Dataset content:
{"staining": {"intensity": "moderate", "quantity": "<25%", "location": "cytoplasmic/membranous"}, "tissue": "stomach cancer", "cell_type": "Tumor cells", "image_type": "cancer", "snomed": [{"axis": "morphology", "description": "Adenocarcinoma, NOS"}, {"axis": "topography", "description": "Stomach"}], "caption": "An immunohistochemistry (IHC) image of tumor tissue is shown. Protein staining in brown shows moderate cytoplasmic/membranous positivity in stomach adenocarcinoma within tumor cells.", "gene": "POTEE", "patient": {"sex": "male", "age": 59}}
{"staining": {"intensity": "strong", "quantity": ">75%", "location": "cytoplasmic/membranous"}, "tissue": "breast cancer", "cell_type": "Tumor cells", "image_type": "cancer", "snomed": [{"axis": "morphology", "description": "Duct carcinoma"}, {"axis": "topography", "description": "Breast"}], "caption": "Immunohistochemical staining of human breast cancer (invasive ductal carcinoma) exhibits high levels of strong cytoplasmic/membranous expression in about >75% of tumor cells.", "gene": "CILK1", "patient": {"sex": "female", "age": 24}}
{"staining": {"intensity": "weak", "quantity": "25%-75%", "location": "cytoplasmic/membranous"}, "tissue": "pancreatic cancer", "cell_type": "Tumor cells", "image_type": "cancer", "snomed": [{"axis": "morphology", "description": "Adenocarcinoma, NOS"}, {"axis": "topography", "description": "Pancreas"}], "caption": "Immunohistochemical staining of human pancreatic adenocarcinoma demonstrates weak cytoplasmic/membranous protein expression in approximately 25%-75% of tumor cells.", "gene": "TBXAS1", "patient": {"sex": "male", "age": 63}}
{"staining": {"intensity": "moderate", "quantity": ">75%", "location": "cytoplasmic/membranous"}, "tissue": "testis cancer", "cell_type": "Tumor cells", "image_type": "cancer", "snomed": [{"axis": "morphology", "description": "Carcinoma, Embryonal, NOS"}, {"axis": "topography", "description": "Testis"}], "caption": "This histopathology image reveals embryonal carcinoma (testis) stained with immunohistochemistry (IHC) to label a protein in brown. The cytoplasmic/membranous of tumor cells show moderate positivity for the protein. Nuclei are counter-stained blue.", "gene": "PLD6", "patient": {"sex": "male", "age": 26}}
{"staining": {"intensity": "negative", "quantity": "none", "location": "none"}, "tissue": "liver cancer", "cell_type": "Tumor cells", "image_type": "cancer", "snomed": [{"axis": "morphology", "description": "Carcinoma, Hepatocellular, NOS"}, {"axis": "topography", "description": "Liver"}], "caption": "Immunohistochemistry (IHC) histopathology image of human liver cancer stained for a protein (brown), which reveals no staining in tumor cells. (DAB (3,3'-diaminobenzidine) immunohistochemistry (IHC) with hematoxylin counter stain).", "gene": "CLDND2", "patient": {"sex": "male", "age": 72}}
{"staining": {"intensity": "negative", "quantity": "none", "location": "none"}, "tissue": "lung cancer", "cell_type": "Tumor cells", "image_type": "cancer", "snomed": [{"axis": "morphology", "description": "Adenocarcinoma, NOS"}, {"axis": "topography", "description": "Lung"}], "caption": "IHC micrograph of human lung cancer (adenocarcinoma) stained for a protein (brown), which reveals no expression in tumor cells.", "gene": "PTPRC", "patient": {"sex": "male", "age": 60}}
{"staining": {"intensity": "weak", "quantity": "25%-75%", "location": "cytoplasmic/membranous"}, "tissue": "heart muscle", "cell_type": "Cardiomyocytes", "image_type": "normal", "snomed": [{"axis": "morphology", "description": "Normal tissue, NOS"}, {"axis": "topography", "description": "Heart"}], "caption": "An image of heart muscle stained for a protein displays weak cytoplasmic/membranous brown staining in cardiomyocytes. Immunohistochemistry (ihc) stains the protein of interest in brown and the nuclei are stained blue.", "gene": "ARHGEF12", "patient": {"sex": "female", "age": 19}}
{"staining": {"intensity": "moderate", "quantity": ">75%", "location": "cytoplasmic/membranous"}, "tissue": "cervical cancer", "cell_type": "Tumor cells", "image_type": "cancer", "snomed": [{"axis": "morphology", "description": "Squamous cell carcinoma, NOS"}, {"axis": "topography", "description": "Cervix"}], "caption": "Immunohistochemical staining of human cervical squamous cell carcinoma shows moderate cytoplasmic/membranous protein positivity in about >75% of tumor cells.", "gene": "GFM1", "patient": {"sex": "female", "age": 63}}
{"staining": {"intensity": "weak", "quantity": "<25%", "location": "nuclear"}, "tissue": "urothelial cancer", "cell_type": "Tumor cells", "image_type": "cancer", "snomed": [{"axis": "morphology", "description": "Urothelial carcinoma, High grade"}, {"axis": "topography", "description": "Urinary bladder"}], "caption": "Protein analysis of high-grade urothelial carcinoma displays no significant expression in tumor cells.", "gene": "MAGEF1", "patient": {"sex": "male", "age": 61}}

Action item: The first line of the entries above marks where to begin; repeat each line exactly through the one that contains "of human breast", and include that line.

Solution to this problem:
{"staining": {"intensity": "moderate", "quantity": "<25%", "location": "cytoplasmic/membranous"}, "tissue": "stomach cancer", "cell_type": "Tumor cells", "image_type": "cancer", "snomed": [{"axis": "morphology", "description": "Adenocarcinoma, NOS"}, {"axis": "topography", "description": "Stomach"}], "caption": "An immunohistochemistry (IHC) image of tumor tissue is shown. Protein staining in brown shows moderate cytoplasmic/membranous positivity in stomach adenocarcinoma within tumor cells.", "gene": "POTEE", "patient": {"sex": "male", "age": 59}}
{"staining": {"intensity": "strong", "quantity": ">75%", "location": "cytoplasmic/membranous"}, "tissue": "breast cancer", "cell_type": "Tumor cells", "image_type": "cancer", "snomed": [{"axis": "morphology", "description": "Duct carcinoma"}, {"axis": "topography", "description": "Breast"}], "caption": "Immunohistochemical staining of human breast cancer (invasive ductal carcinoma) exhibits high levels of strong cytoplasmic/membranous expression in about >75% of tumor cells.", "gene": "CILK1", "patient": {"sex": "female", "age": 24}}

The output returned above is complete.